(Collected data entries)
+ + + + + + +

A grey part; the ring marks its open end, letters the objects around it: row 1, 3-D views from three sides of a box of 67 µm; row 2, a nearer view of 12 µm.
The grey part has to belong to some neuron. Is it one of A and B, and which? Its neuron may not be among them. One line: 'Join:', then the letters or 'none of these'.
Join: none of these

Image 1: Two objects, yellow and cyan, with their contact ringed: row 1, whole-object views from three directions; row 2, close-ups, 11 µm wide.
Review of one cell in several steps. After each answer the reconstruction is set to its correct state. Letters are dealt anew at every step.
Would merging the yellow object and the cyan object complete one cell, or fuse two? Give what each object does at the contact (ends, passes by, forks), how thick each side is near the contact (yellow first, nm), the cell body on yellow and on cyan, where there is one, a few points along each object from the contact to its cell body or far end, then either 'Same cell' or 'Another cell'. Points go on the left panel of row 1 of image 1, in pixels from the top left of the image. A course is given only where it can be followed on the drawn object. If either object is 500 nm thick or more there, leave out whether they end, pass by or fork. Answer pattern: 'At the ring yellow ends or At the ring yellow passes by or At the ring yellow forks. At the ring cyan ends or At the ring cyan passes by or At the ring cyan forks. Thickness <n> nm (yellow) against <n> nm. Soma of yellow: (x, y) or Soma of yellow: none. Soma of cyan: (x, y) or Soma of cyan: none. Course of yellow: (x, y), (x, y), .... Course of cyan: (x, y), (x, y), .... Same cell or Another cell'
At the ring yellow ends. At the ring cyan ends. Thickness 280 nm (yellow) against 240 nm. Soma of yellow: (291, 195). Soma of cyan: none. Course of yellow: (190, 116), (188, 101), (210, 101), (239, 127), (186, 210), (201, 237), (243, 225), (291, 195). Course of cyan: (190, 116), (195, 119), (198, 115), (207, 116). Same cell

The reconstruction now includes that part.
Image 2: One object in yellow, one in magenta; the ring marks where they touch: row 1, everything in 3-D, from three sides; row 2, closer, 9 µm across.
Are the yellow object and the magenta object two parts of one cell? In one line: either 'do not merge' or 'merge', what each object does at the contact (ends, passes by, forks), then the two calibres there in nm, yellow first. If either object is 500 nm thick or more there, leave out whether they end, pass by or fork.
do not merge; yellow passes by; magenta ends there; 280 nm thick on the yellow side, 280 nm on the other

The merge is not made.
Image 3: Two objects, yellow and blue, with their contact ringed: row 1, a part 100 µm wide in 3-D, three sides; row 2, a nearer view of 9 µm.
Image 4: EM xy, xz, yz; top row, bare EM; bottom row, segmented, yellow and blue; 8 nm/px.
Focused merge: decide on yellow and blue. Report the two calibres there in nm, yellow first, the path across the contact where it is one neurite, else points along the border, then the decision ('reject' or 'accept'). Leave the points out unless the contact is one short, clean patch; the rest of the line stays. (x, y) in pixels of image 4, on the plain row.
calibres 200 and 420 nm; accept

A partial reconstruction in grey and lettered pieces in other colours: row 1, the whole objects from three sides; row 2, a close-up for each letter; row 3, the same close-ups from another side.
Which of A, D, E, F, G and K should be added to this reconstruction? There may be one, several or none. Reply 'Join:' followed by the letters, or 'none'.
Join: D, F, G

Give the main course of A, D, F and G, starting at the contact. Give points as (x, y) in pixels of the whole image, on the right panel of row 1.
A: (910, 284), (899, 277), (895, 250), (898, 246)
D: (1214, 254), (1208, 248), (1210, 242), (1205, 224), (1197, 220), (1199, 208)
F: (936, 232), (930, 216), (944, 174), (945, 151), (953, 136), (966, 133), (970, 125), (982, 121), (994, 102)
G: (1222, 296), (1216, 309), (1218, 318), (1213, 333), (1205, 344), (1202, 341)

+ + + + + + +

* [Problem to work on]
Where a line of the entries contains the word "their", count it, then state the total and nothing else.

* [Task response]
2